● **Text**:
Very Short Answer Questions

  1. What is plasmalemma?
  2. What are the two subunits of 80 S ribosomes?
  3. Which is the principal site for the development of ribosomal RNAs?
  4. What are plasmodesmata?
  5. Name the different types of endoplasmic reticulum?

 

Short Answer Questions

  1. What are the main differences between animal and plant cells?
  2. What organic macromolecules are found in cytoplasm?
  3. Arrange the following from smallest to largest – cell, organ, organism, tissue, system, organelle.
  4. If prokaryotic cells such as bacteria do not have organelles, how do they function?
  5. How does technology advances the cell knowledge?

 

Long Answer Questions

 

  1. Describe the electron microscope structure of biomembrane and the two models proposed to explain it?
  2. What is meant by active transport across a cell membrane?
  3. List the functions of rough and smooth endoplasmic reticulum and Golgi bodies.
  4. Write an account of lysosomes and their role in cellular metabolism.
  5. Distinguish between prokaryotic and eukaryotic cells.

 

MISCELLANEOUS Questions

  1. Why were the scientists not able to observe most of the cell organelles before 1940?
  2. What is the function of the cell wall?
  3. Why are lysosomes called digestive bags or suicide bags?
  4. Why are peroxisomes mostly found in kidney and liver cells?
  5. Why are mitochondria also called ‘The Power House of cell’?
  6. There would be no plant life if chloroplasts did not exist. Justify.
  7. Why is the Golgi apparatus called the secretory organelle of the cell?
  8. Why is variation not possible in mitotic division of cells?

● **Data section**:
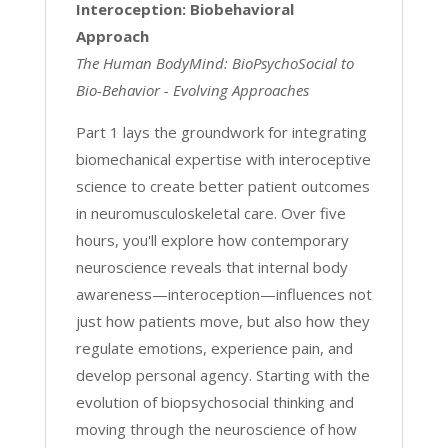
Interoception: Biobehavioral
Approach
The Human BodyMind: BioPsychoSocial to
Bio-Behavior - Evolving Approaches
Part 1 lays the groundwork for integrating
biomechanical expertise with interoceptive
science to create better patient outcomes
in neuromusculoskeletal care. Over five
hours, you'll explore how contemporary
neuroscience reveals that internal body
awareness—interoception—influences not
just how patients move, but also how they
regulate emotions, experience pain, and
develop personal agency. Starting with the
evolution of biopsychosocial thinking and
moving through the neuroscience of how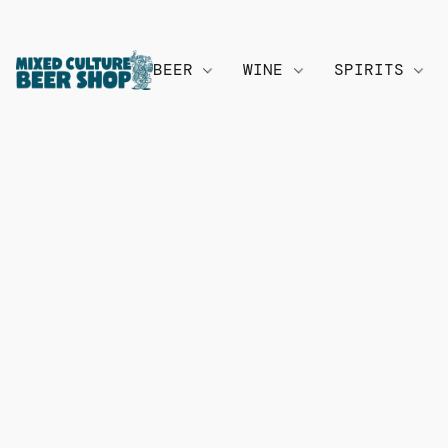
BEER
WINE
SPIRITS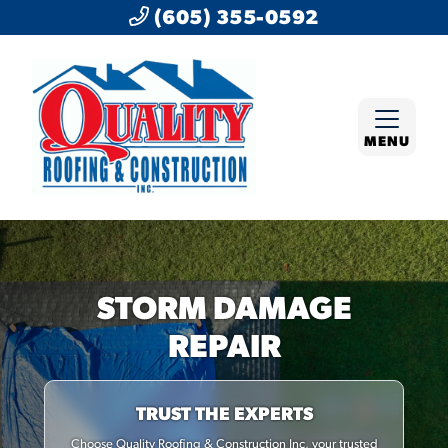
(605) 355-0592
MENU
STORM DAMAGE
REPAIR
TRUST THE EXPERTS
Choose Quality Roofing & Construction Inc, your trusted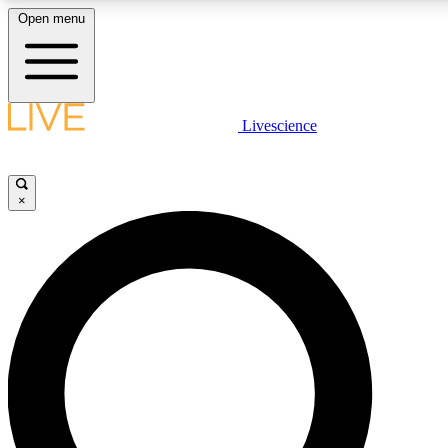
Open menu
LIVE SCIENCE PLUS
Livescience
Get started to get free access to selected news stories, receive our daily
comments, play games and earn badges.
×
JOIN FREE
LIVE SCIENCE PRO
Unlimited access to our exclusive features, expert analysis and in-depth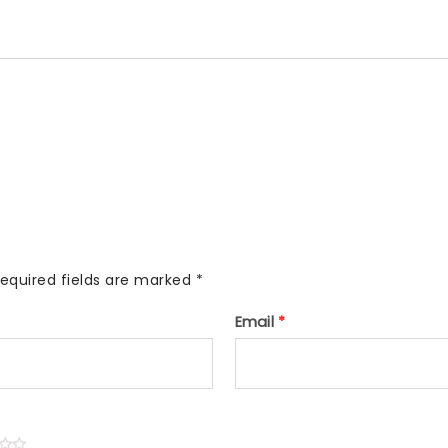
equired fields are marked
*
Email
*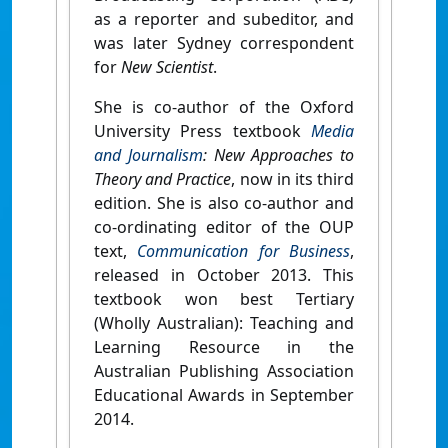
as a reporter and subeditor, and
was later Sydney correspondent
for
New Scientist
.
She is co-author of the Oxford
University Press textbook
Media
and Journalism
: New Approaches to
Theory and Practice
, now in its third
edition. She is also co-author and
co-ordinating editor of the OUP
text,
Communication for Business
,
released in October 2013. This
textbook won best Tertiary
(Wholly Australian): Teaching and
Learning Resource in the
Australian Publishing Association
Educational Awards in September
2014.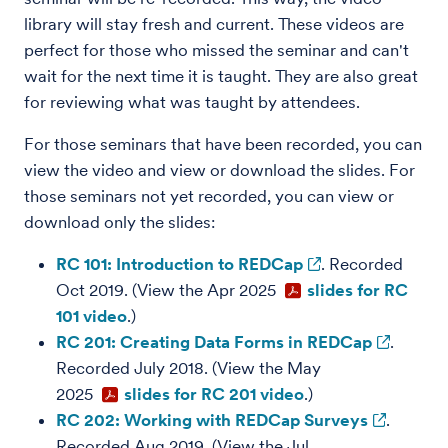
library will stay fresh and current. These videos are
perfect for those who missed the seminar and can't
wait for the next time it is taught. They are also great
for reviewing what was taught by attendees.
For those seminars that have been recorded, you can
view the video and view or download the slides. For
those seminars not yet recorded, you can view or
download only the slides:
RC 101: Introduction to REDCap
. Recorded
Oct 2019. (View the Apr 2025
slides for RC
101 video
.)
RC 201: Creating Data Forms in REDCap
.
Recorded July 2018. (View the May
2025
slides for RC 201 video
.)
RC 202: Working with REDCap Surveys
.
Recorded Aug 2019. (View the Jul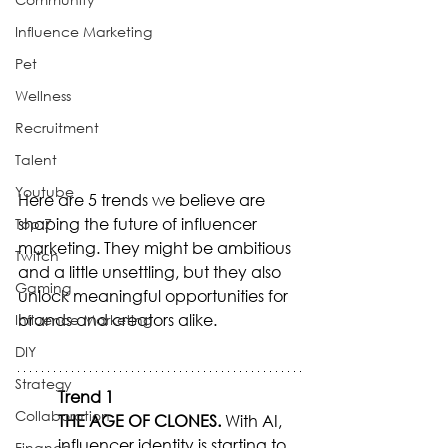
Influence Marketing
Pet
Wellness
Recruitment
Talent
Youtube
Here are 5 trends we believe are 
shaping the future of influencer 
Top 7
marketing. They might be ambitious 
Twitch
and a little unsettling, but they also 
Gaming
unlock meaningful opportunities for 
brands and creators alike.
Influence Marketing
DIY
Strategy
Trend 1
Collaboration
THE AGE OF CLONES.
 With AI, 
influencer identity is starting to 
Finance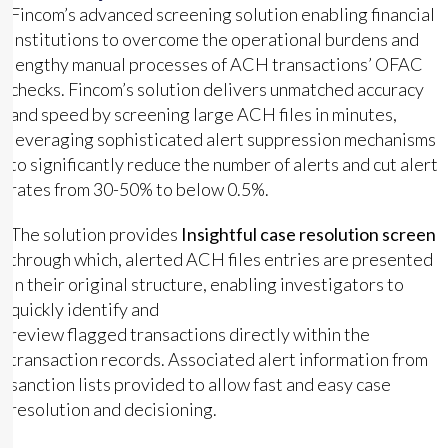
Fincom’s advanced screening solution enabling financial
institutions to overcome the operational burdens and
lengthy manual processes of ACH transactions’ OFAC
checks. Fincom’s solution delivers unmatched accuracy
and speed by screening large ACH files in minutes,
leveraging sophisticated alert suppression mechanisms
to significantly reduce the number of alerts and cut alert
rates from 30-50% to below 0.5%.
The solution provides
Insightful case resolution screen
through which, alerted ACH files entries are presented
in their original structure, enabling investigators to
quickly identify and
review flagged transactions directly within the
transaction records. Associated alert information from
sanction lists provided to allow fast and easy case
resolution and decisioning.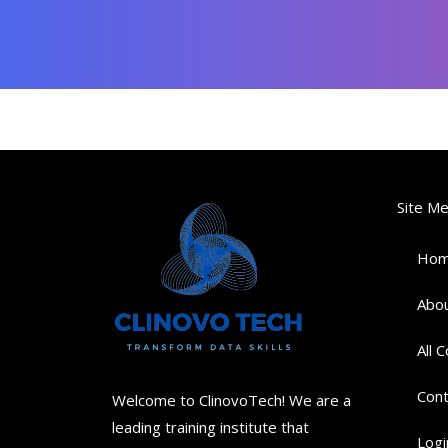
Site M
Ho
Abou
All 
Cont
Welcome to ClinovoTech! We are a
leading training institute that
Logi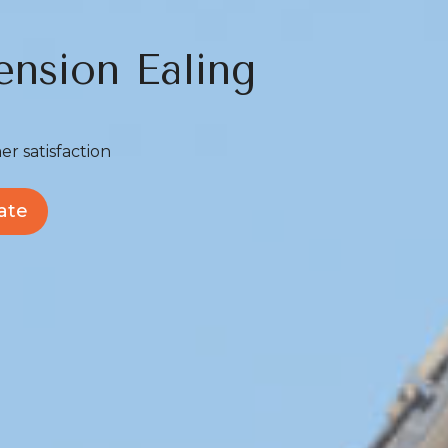
ension Ealing
er satisfaction
ate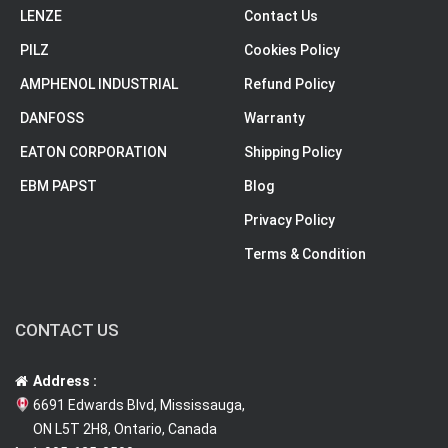
LENZE
Contact Us
PILZ
Cookies Policy
AMPHENOL INDUSTRIAL
Refund Policy
DANFOSS
Warranty
EATON CORPORATION
Shipping Policy
EBM PAPST
Blog
Privacy Policy
Terms & Condition
CONTACT US
Address :
6691 Edwards Blvd, Mississauga,
ON L5T 2H8, Ontario, Canada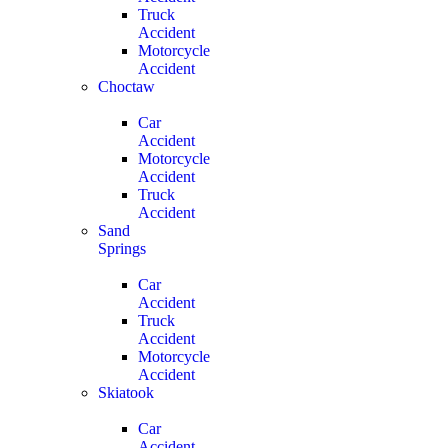
Truck
Accident
Motorcycle
Accident
Choctaw
Car
Accident
Motorcycle
Accident
Truck
Accident
Sand
Springs
Car
Accident
Truck
Accident
Motorcycle
Accident
Skiatook
Car
Accident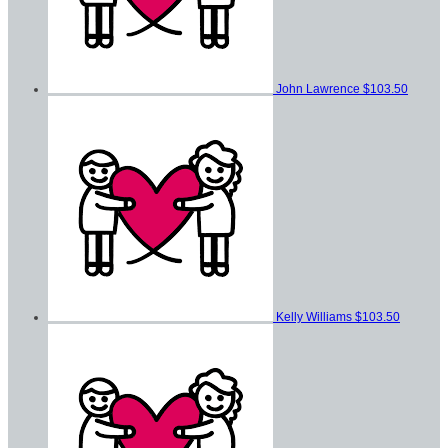
John Lawrence
$103.50
Kelly Williams
$103.50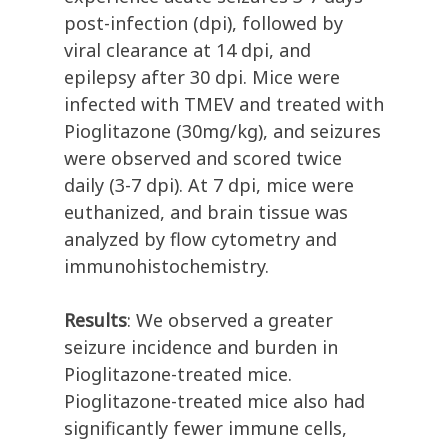
post-infection (dpi), followed by
viral clearance at 14 dpi, and
epilepsy after 30 dpi. Mice were
infected with TMEV and treated with
Pioglitazone (30mg/kg), and seizures
were observed and scored twice
daily (3-7 dpi). At 7 dpi, mice were
euthanized, and brain tissue was
analyzed by flow cytometry and
immunohistochemistry.
Results
: We observed a greater
seizure incidence and burden in
Pioglitazone-treated mice.
Pioglitazone-treated mice also had
significantly fewer immune cells,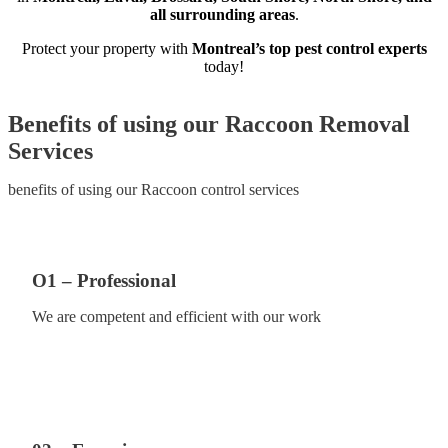
all surrounding areas
.
Protect your property with
Montreal’s top pest control experts
today!
Benefits of using our Raccoon Removal
Services
benefits of using our Raccoon control services
O1 – Professional
We are competent and efficient with our work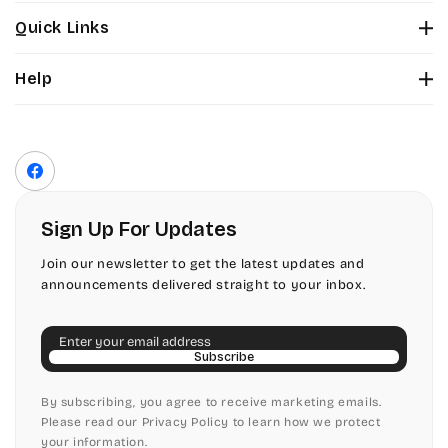
Stuyvesant
Bickley
Quick Links
Tinker Toy
About Us
Citadel
Help
Color Chart
Amazone
Contact Us
Fonts
Chopin Script
Privacy Policy
Front Envelope Addressing Format
Artistic
Terms of Service
Commercial Script
Facebook
Shipping Policy
Bickley
Edwardian
Return & Refund Policy
Sign Up For Updates
Citadel
Elegant Script
Join our newsletter to get the latest updates and
announcements delivered straight to your inbox.
Chopin Script
Embessay BT
Email
Commercial Script
English Adagio
Subscribe
Edwardian
By subscribing, you agree to receive marketing emails.
English Presto
Please read our Privacy Policy to learn how we protect
your information.
Elegant Script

● **Requirement**: In the cell biology text, under which heading does the item asking why peroxisomes are mostly found in kidney and liver cells appear?

● **Reply**: MISCELLANEOUS Questions